En fait, l’accommodement canadien « est toujours accordé au cas par cas, en fonction du contexte ». Quand il a été question d’accommodements français, comme ce qui se pratique encore aujourd’hui, suite à la loi de 1882 laïcisant l’école publique (la vacance un jour par semaine, outre le dimanche, pour favoriser l’instruction religieuse), ou suite à la loi de séparation des Eglises et de l’Etat (les services d’aumônerie pouvant être rétribués sur fonds publics), il ne s’agit pas de cas par cas, ce sont des accommodations inscrites dans les règles elles-mêmes. Ou bien, quand il s’agit de « repas différenciés » à la cantine ou d’autres accommodements (congés pour fêtes religieuses non fériées, par exemple), il s’agit de mesures qui reposent « sur la bonne volonté de l’administration ».
La différence de culture politique semble évidente. Toutefois, ce n’est pas si simple et, après la loi de 1882, la laïcité scolaire a été largement du cas par cas. Kiyonobu Tedo-Date[4] a étudié son application dans le Nord. Dans le sud-est de ce département, « l’industrialisation de la zone houillère rend souvent les populations indifférentes aux pratiques religieuses » et Valenciennes, Douai, Cambrai ont la réputation d’être « médiocrement chrétiennes ». En ces endroits, en quelques années, une laïcisation de l’école publique « est réalisée avec succès ».

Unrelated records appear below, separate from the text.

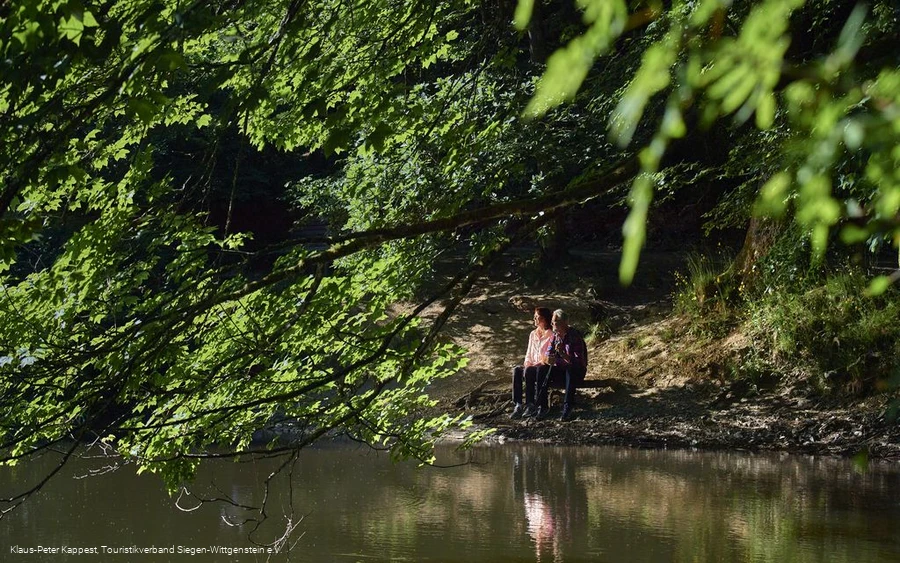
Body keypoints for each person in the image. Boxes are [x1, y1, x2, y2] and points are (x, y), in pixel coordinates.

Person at [535, 309, 587, 421]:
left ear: (564, 323)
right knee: (542, 370)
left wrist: (563, 354)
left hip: (575, 372)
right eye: (553, 322)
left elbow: (578, 362)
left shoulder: (574, 336)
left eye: (556, 322)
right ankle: (542, 406)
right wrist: (548, 359)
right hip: (561, 369)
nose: (553, 324)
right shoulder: (555, 336)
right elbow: (548, 354)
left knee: (570, 369)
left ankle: (567, 407)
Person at [510, 307, 553, 419]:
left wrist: (535, 364)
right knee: (516, 370)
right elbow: (529, 352)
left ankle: (530, 404)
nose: (534, 319)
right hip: (531, 365)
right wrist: (527, 363)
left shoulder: (551, 335)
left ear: (544, 318)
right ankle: (518, 404)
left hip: (541, 366)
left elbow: (548, 356)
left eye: (537, 317)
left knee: (529, 370)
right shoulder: (533, 334)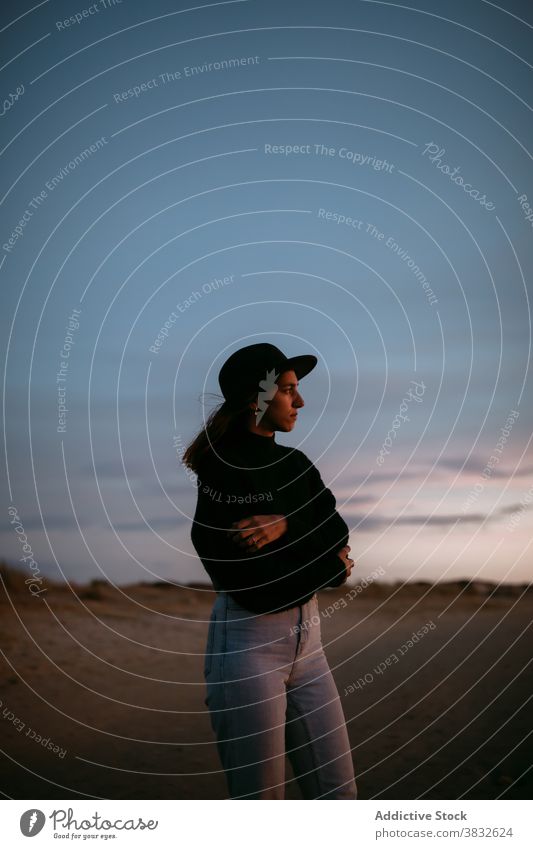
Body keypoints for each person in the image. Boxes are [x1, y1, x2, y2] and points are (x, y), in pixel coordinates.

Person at [183, 343, 357, 800]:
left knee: (339, 798)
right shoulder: (223, 471)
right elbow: (259, 586)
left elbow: (336, 528)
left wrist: (284, 525)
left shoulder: (296, 465)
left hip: (311, 649)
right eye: (286, 390)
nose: (299, 402)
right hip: (248, 649)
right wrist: (329, 567)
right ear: (254, 398)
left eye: (295, 390)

En revanche, dans les arrondissements d’Hazebrouck, de Dunkerque et de Lille, jusqu’au développement du socialisme, beaucoup d’immigrés belges flamands montrent « une certaine ‘fidélité’ au catholicisme ». La laïcisation scolaire s’avère là très incomplète : le préfet et les fonctionnaires de l’Académie « tolèrent le maintien des crucifix, des prières dans les classes et l’accompagnement des enfants à la messe ». Cette stratégie différenciée est également appliquée dans le reste de la France où la situation varie suivant les lieux. Dans des grandes villes -Bordeaux, Lyon, Marseille, sans parler de Paris- la laïcisation s’opère. En revanche, des consignes de prudence sont données, notamment, en Bretagne ou dans le Dauphiné. Preuve que bien avant les Canadiens, des laïques français avaient déjà inventé l’accommodement raisonnable. Mais cela n’a rien d’étonnant, puisque nous sommes de loin les meilleurs, et, bien sûr, universels à nous tout seuls !

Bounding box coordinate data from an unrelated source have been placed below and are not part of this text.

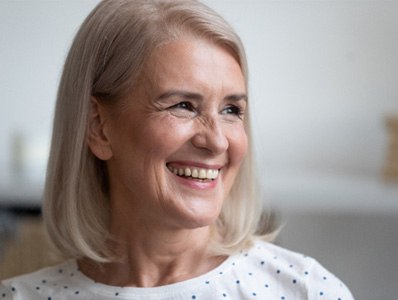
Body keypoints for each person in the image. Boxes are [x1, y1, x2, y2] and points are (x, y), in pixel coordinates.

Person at [1, 0, 354, 299]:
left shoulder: (304, 290)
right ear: (98, 126)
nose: (216, 141)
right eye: (183, 105)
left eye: (231, 110)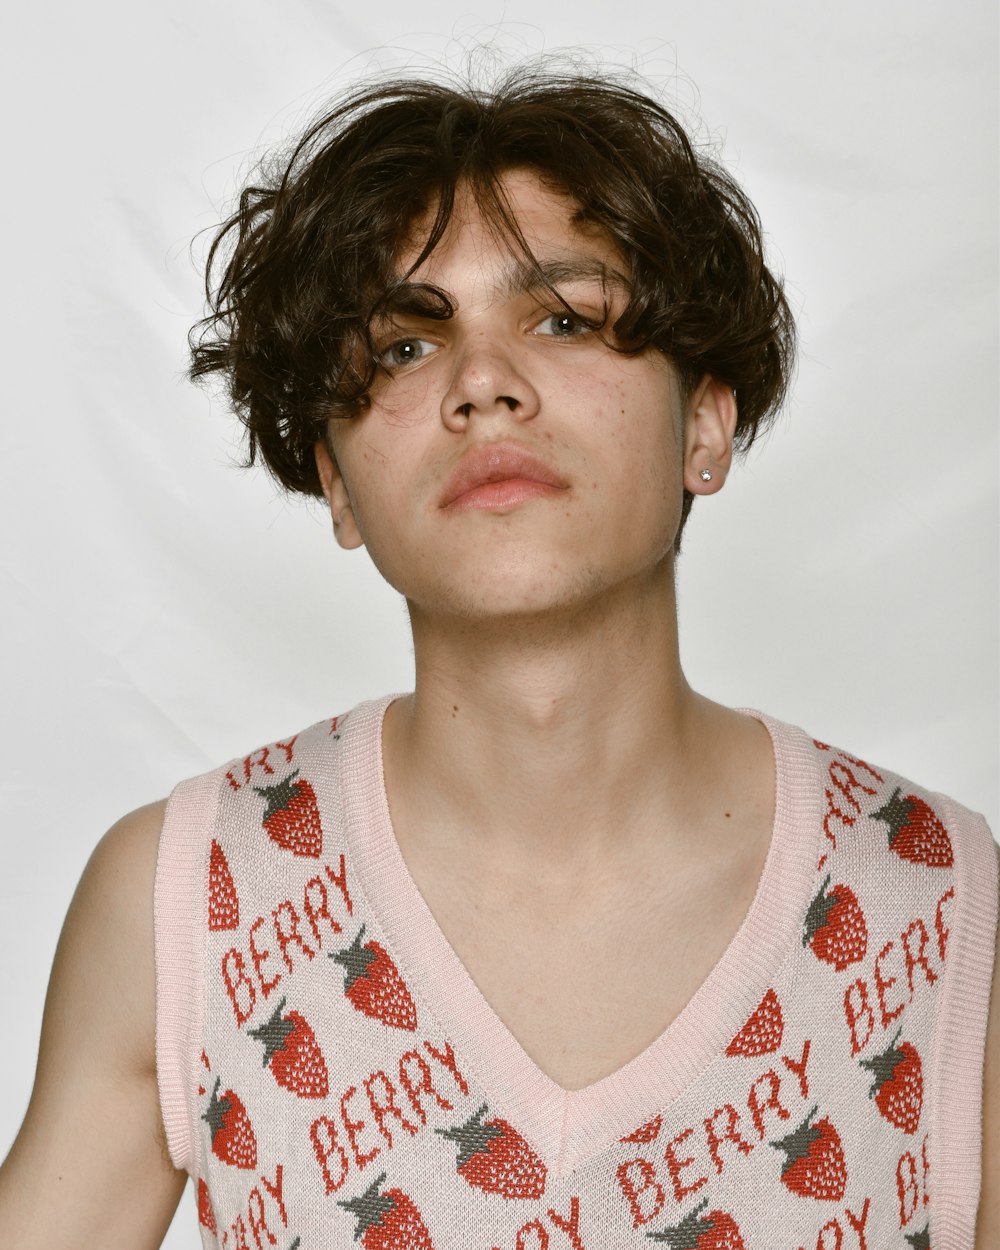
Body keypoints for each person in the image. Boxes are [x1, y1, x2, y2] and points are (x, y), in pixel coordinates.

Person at [0, 61, 996, 1250]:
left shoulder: (936, 900)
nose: (482, 383)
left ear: (706, 424)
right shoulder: (186, 897)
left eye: (565, 317)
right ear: (337, 481)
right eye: (407, 348)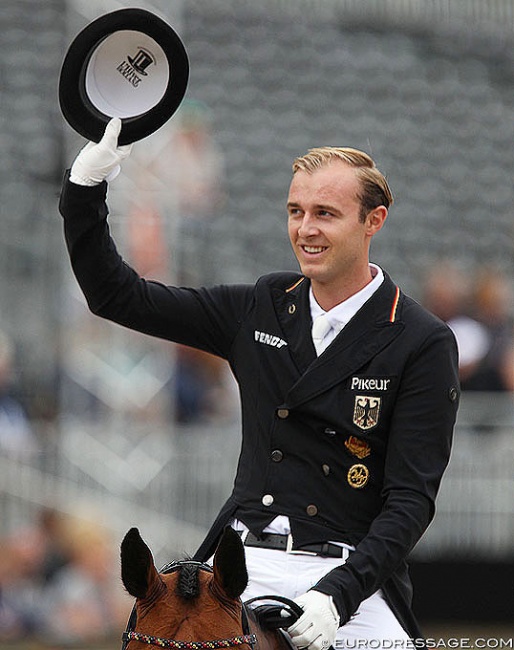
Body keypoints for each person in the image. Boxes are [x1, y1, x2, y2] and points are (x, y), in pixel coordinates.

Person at [59, 118, 460, 647]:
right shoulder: (259, 307)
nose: (305, 229)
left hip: (347, 575)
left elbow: (410, 501)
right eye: (296, 212)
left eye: (325, 214)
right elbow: (117, 296)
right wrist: (85, 189)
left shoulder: (420, 340)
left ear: (373, 221)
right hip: (237, 565)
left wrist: (340, 592)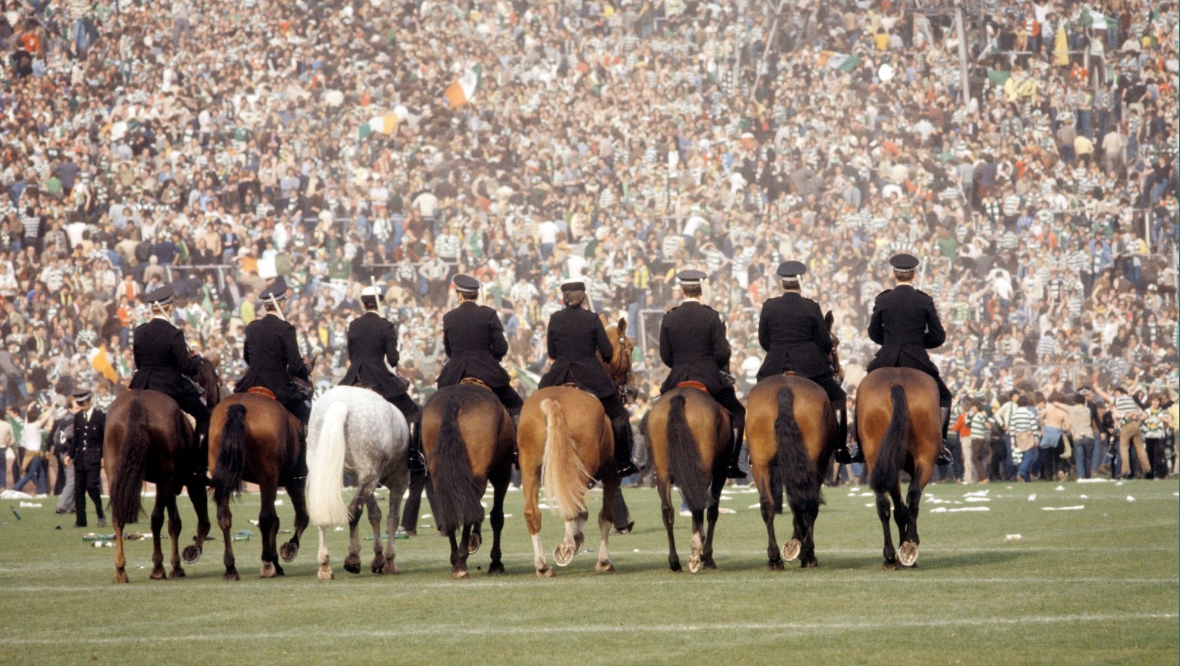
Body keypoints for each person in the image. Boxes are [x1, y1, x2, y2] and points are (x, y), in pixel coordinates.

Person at [537, 281, 637, 476]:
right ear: (582, 297)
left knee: (534, 404)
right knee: (619, 415)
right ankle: (624, 462)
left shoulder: (555, 319)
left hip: (559, 373)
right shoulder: (592, 319)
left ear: (564, 298)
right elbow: (607, 352)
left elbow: (551, 351)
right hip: (589, 374)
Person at [755, 261, 849, 462]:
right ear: (801, 281)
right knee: (839, 396)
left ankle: (755, 452)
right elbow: (824, 342)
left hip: (774, 366)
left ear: (782, 284)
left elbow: (764, 341)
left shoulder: (769, 306)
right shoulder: (811, 306)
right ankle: (841, 449)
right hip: (810, 368)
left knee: (757, 398)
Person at [865, 254, 953, 465]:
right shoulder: (924, 300)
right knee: (945, 396)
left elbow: (873, 332)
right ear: (914, 274)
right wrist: (917, 340)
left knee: (865, 391)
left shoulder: (883, 299)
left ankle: (860, 444)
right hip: (917, 359)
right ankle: (940, 446)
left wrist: (890, 340)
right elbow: (938, 336)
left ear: (894, 274)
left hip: (887, 357)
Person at [658, 270, 745, 479]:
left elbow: (665, 355)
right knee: (738, 413)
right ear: (700, 290)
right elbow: (723, 352)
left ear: (681, 290)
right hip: (708, 377)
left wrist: (680, 365)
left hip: (677, 377)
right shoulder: (711, 315)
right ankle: (732, 463)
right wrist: (709, 364)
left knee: (656, 415)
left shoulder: (670, 317)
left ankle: (660, 466)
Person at [339, 285, 423, 471]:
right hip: (378, 376)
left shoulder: (353, 325)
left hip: (355, 375)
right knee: (413, 412)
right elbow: (393, 360)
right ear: (380, 302)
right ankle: (413, 456)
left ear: (363, 303)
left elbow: (352, 356)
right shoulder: (386, 325)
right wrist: (396, 350)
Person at [233, 278, 311, 477]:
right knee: (305, 414)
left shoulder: (252, 327)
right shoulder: (285, 328)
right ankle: (301, 468)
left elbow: (247, 358)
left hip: (250, 382)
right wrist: (305, 369)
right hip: (278, 385)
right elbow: (294, 365)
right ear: (281, 303)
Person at [127, 285, 210, 458]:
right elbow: (186, 367)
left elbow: (138, 362)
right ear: (170, 307)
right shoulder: (174, 333)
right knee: (205, 417)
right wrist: (196, 360)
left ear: (152, 308)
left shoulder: (140, 331)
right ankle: (197, 464)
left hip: (142, 384)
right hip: (168, 385)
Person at [436, 275, 523, 421]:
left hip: (455, 372)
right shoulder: (488, 314)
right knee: (516, 404)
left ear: (460, 295)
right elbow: (501, 347)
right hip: (486, 370)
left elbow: (449, 351)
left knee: (435, 405)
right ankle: (518, 443)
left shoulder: (449, 317)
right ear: (476, 295)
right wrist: (491, 358)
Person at [66, 388, 106, 528]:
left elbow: (104, 439)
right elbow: (76, 438)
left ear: (90, 401)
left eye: (84, 404)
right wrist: (69, 455)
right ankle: (81, 521)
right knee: (78, 490)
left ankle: (100, 513)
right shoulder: (78, 417)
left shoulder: (100, 416)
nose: (82, 407)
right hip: (80, 458)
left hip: (94, 457)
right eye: (79, 404)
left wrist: (104, 456)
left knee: (92, 486)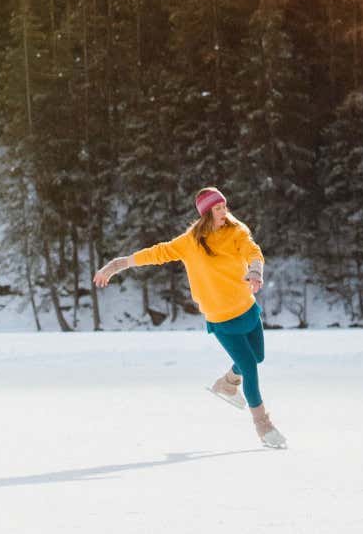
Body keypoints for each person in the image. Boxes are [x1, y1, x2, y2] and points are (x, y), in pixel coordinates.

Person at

Chère interlocutrice, j’espère avoir commencé à répondre à votre désir de « creuser » quelque peu les problèmes en suspens, une fois « la poussière des polémiques tombées ». Et comme il y avait bien d’autres grossièretés dans ces attaques, je vous promets de continuer à « dépoussiérer » ces questions.
En attendant, je vous embrasse.
[1] J’ai fait une brève réplique sur le site de l’Obs
[2] Je l’ai écrit mille fois mais ce n’est jamais pris en compte !
[3] Pas de panique : une fois n’est pas coutume, je n’ai pas commis une faute d’orthographe, j’ai simplement appliqué l’accord de proximité pour que « Non, le masculin ne l’emporte pas sur le féminin », selon le titre d’un ouvrage bienvenu d’E. Viennot (éditons AX, 2022).
[4] K. Tedo-Date, La Morale laïque scolaire à travers le cas du département du Nord, DEA de l’université de Lille-III, 2003.